Because setting a thread's mask is an inexpensive user-level operation, you can inexpensively make functions or sections of code fit in the Async-Signal-Safe category.

The only routines that POSIX guarantees to be Async-Signal-Safe are listed in Table 5-2. Any signal handler can safely call in to one of these functions.

Table 5-2 Async-Signal-Safe Functions

_exit()

fstat()

read()

sysconf()

access()

getegid()

rename()

tcdrain()

alarm()

geteuid()

rmdir()

tcflow()

cfgetispeed()

getgid()

setgid()

tcflush()

cfgetospeed()

getgroups()

setpgid()

tcgetattr()

cfsetispeed()

getpgrp()

setsid()

tcgetpgrp()

cfsetospeed()

getpid()

setuid()

tcsendbreak()

chdir()

getppid()

sigaction()

tcsetattr()

chmod()

getuid()

sigaddset()

tcsetpgrp()

chown()

kill()

sigdelset()

time()

close()

link()

sigemptyset()

times()

creat()

lseek()

sigfillset()

umask()

dup2()

mkdir()

sigismember()

uname()

dup()

mkfifo()

sigpending()

unlink()

execle()

open()

sigprocmask()

utime()

execve()

pathconf()

sigsuspend()

wait()

fcntl()

pause()

sleep()

waitpid()

fork()

pipe()

stat()

write()

Interrupted Waits on Condition Variables (Solaris Threads Only)

When a signal is delivered to a thread while the thread is waiting on a condition variable, the old convention (assuming that the process is not terminated) is that interrupted calls return EINTR.

The ideal new condition would be that when cond_wait(3T) and cond_timedwait(3T) return, the lock has been retaken on the mutex.

This is what is done in Solaris threads: when a thread is blocked in cond_wait() or cond_timedwait() and an unmasked, caught signal is delivered to the thread, the handler is invoked and the call to cond_wait() or cond_timedwait() returns EINTR with the mutex locked.

This implies that the mutex is locked in the signal handler because the handler might have to clean up after the thread. While this is true in the Solaris 2.5 release, it might change in the future, so do not rely upon this behavior.


Note -

In POSIX threads, pthread_cond_wait(3T) returns from signals, but this is not an error, pthread_cond_wait() returns zero as a spurious wakeup.


Handler cleanup is illustrated by Example 5-4.


Example 5-4 Condition Variables and Interrupted Waits

int sig_catcher() {
    sigset_t set;
    void hdlr();

    mutex_lock(&mut);

    sigemptyset(&set);
    sigaddset(&set, SIGINT);
    sigsetmask(SIG_UNBLOCK, &set, 0);

    if (cond_wait(&cond, &mut) == EINTR) {
        /* signal occurred and lock is held */
        cleanup();
        mutex_unlock(&mut);
        return(0);
    }
    normal_processing();
    mutex_unlock(&mut);
    return(1);
}

void hdlr() {
    /* lock is held in the handler */
    ...
}

Assume that the SIGINT signal is blocked in all threads on entry to sig_catcher() and that hdlr() has been established (with a call to sigaction(2)) as the handler for the SIGINT signal. When an unmasked and caught instance of the SIGINT signal is delivered to the thread while it is in cond_wait(), the thread first reacquires the lock on the mutex, then calls hdlr(), and then returns EINTR from cond_wait().
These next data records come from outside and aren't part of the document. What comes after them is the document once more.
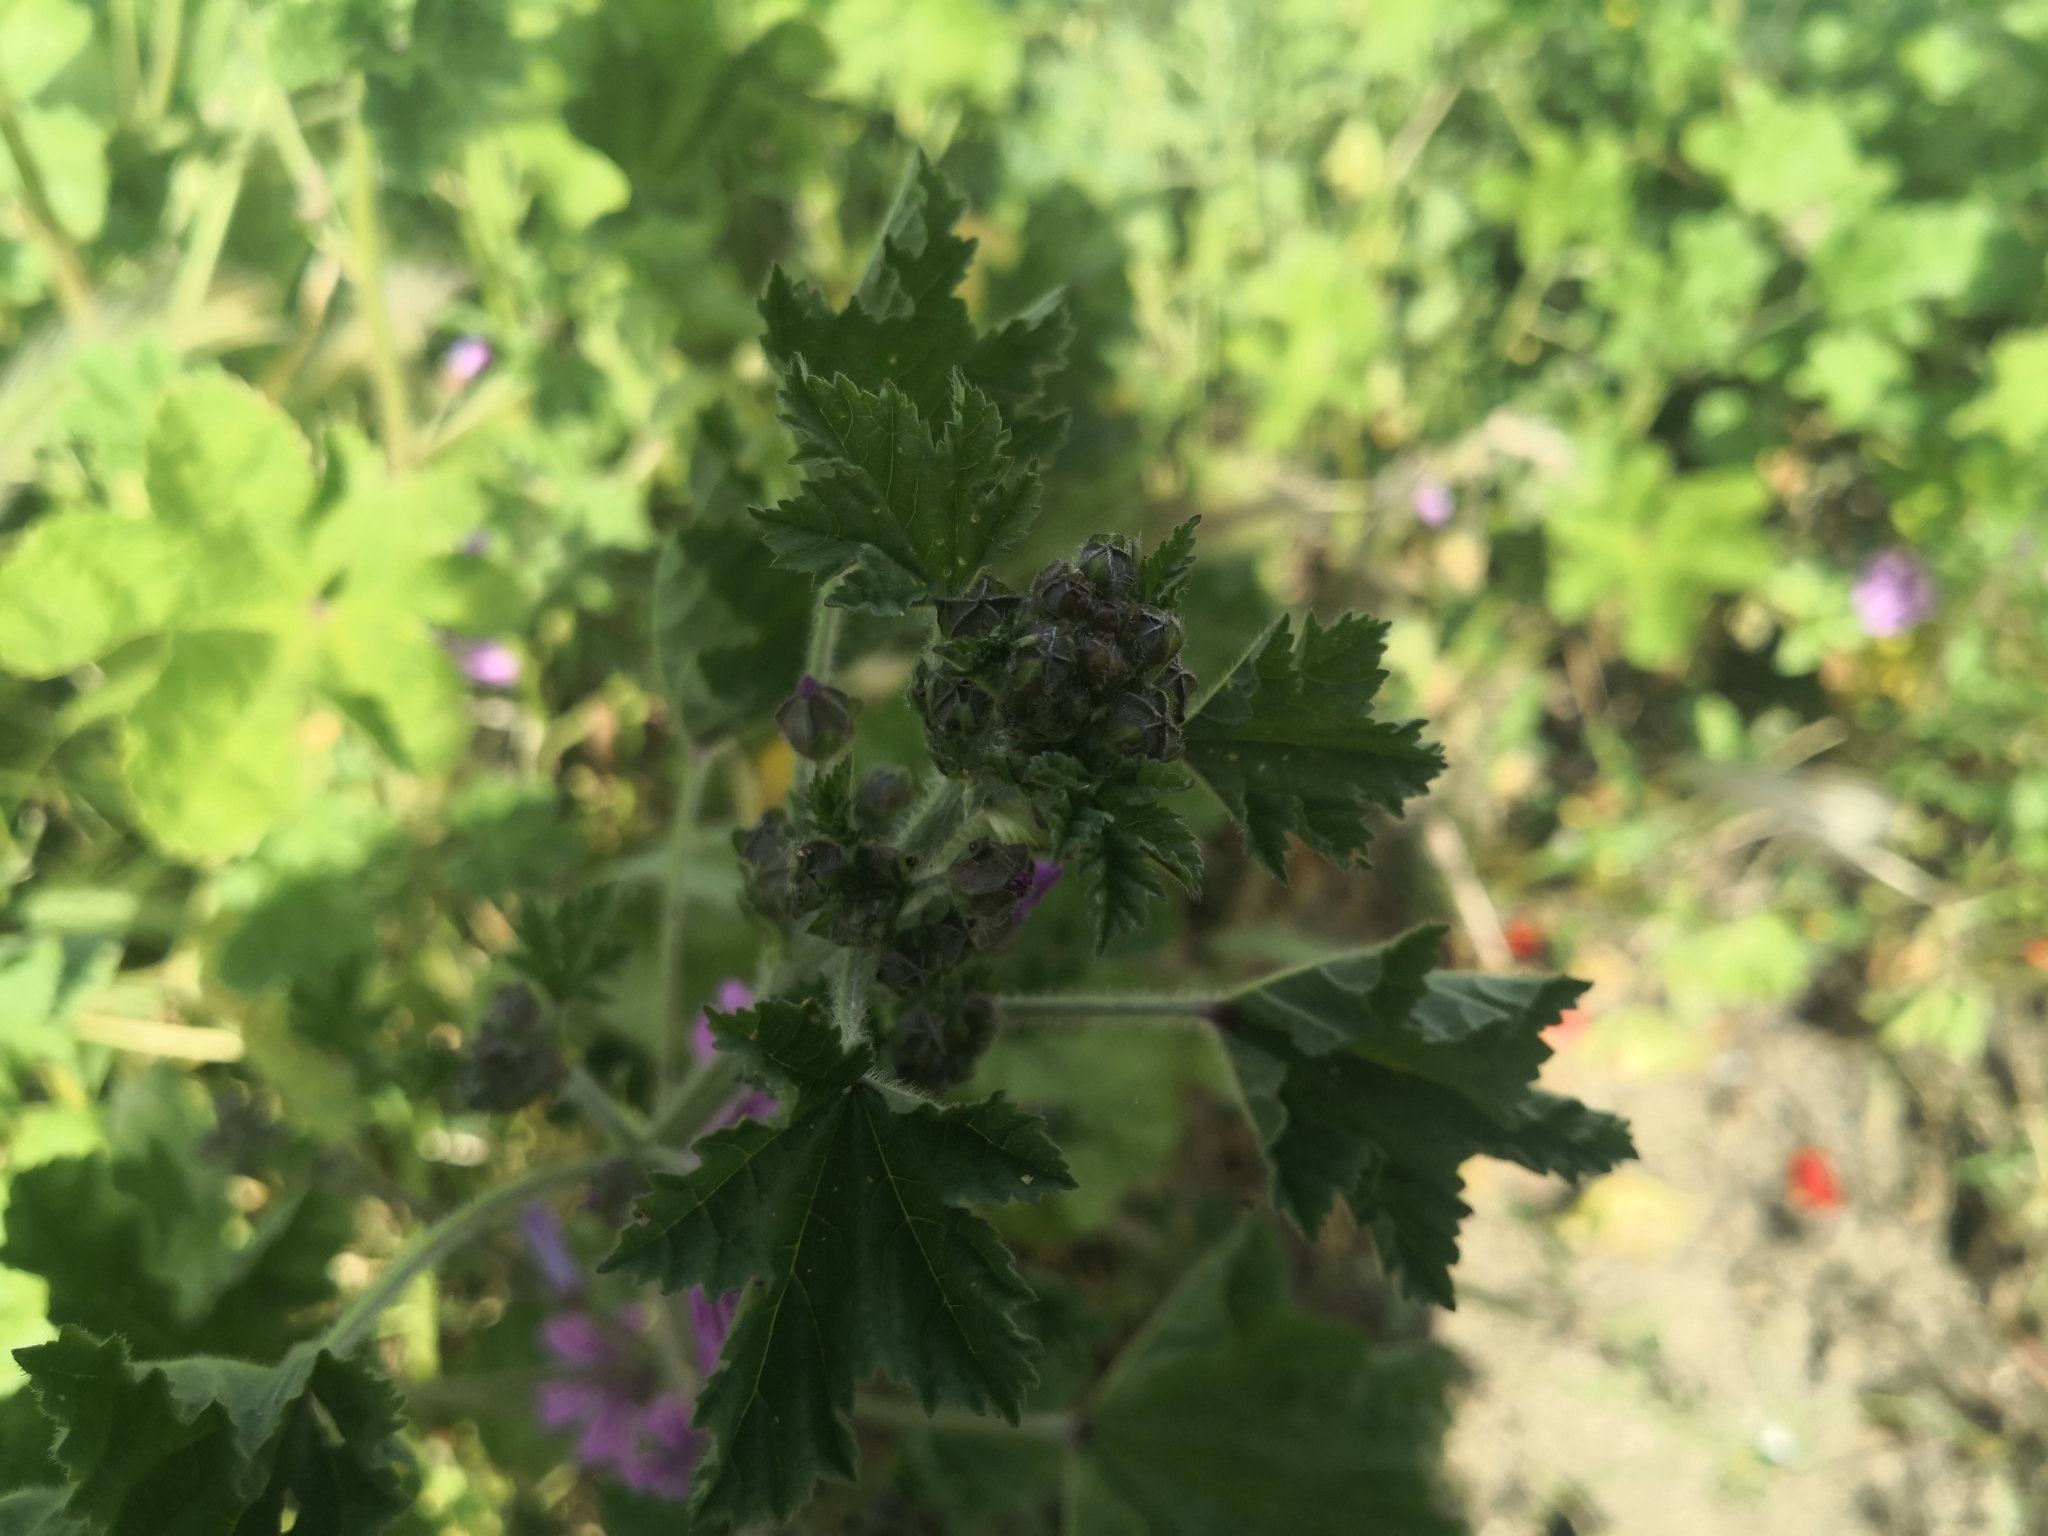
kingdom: Plantae
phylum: Tracheophyta
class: Magnoliopsida
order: Malvales
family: Malvaceae
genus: Malva
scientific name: Malva sylvestris
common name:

Note that whether SA_RESTART has been specified as a flag to sigaction() has no effect here; cond_wait(3T) is not a system call and is not automatically restarted. When a caught signal occurs while a thread is blocked in cond_wait(), the call always returns EINTR. Again, the application should not rely on an interrupted cond_wait() reacquiring the mutex, because this behavior could change in the future.